Exiles down the champs at Twickenham
Tries from Hala’ufia and Thorpe plus Hewat’s reliable boot are enough to sink the champions
London Irish 26 - 14 London Wasps
By Danny Coyle at Twickenham

Clearly, London Wasps just plain don’t like the start of the season. The Guinness Premiership champions were a shadow of the side that had hauled itself up by the bootstraps and bludgeoned its way to the title at the end of last season.
Back at Twickenham three months since that balmy afternoon when over 80,000 stood to give the departing Lawrence Dallaglio a rousing send off and then see the old warrior hoist the trophy, there was no Lawrence, and not much sign of the team he had led that day either.
Shaun Edwards had declared earlier last week that Wasps were not out to defend their title, but to win it again. Any way you slice it, on this evidence, neither looks likely.
But we have been here before with London Wasps, and only a fool would write them off with the season in its embryonic stage.
We have also been listening all summer to players and coaches tell us they’ll only be able to assess the impact of the ELVs after a month or so of the new season.
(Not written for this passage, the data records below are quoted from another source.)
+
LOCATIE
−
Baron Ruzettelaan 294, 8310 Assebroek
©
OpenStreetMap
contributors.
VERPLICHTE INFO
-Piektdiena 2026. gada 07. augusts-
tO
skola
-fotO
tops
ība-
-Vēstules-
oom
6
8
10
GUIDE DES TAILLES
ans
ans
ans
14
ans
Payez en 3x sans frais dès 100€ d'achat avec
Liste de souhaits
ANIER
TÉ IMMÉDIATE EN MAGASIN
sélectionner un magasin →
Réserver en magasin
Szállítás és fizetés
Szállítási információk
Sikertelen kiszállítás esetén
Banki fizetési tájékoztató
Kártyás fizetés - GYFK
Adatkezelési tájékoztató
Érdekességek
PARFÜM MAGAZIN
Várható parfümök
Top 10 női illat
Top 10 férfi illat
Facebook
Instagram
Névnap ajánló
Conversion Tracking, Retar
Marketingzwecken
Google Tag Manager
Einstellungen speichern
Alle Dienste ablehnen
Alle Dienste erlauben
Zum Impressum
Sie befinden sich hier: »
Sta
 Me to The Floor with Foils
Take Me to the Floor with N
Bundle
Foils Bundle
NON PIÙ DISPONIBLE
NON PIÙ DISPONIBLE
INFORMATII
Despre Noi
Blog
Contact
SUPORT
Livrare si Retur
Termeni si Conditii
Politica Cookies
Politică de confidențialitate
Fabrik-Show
In fact, the Guinness Premiership was just nine minutes old when we saw the effect one of the changes could have.
Admittedly, there were some very familiar forces in play as London Irish went ahead, but the fact was that the Exiles had stacked their lineout with seven players to Wasps five, as is now permitted.
So when Nick Kennedy did what he had been doing all last season and disrupted Raphael Ibanez’s traditionally dubious throw to Richard Birkett at the front of Wasps lineout, Chris Hala’ufia, one of those extra men hanging around at the tail of the lineout, was able to pounce on the loose ball untroubled and flop over the line.
The Tongan’s next act was to head to the sin bin after a high tackle but his error went unpunished as Van Gisbergen missed his second penalty attempt of the day, his failure compounded by Peter Hewat’s accuracy on 20 minutes when he made it 10-0 after Wasps hands in a ruck slowed down a move the Australian full back had started from deep in his own territory.
The former Waratah was on target again two minutes before half- time in a half that Irish dominated thanks to some pinpoint kicking from halfbacks Paul Hodgson and Mike Catt who kept the champions’ back three hemmed on their own goal line for much of the first 40 minutes.
The theme continued in the second half and it was another hashed Wasps lineout that presented the ball to Exiles back row Richard Thorpe who powered through a rare flimsy tackle from his opposite number Joe Worsley before avoiding Tom Voyce and skating over the line.
Hewat kicked the conversion and two further penalties either side of a Tom Rees try for Wasps, which was added to by Eoin Reddan who scampered over from a scrum with barely five minutes remaining to put an air of respectability on the score line that was scarcely deserved.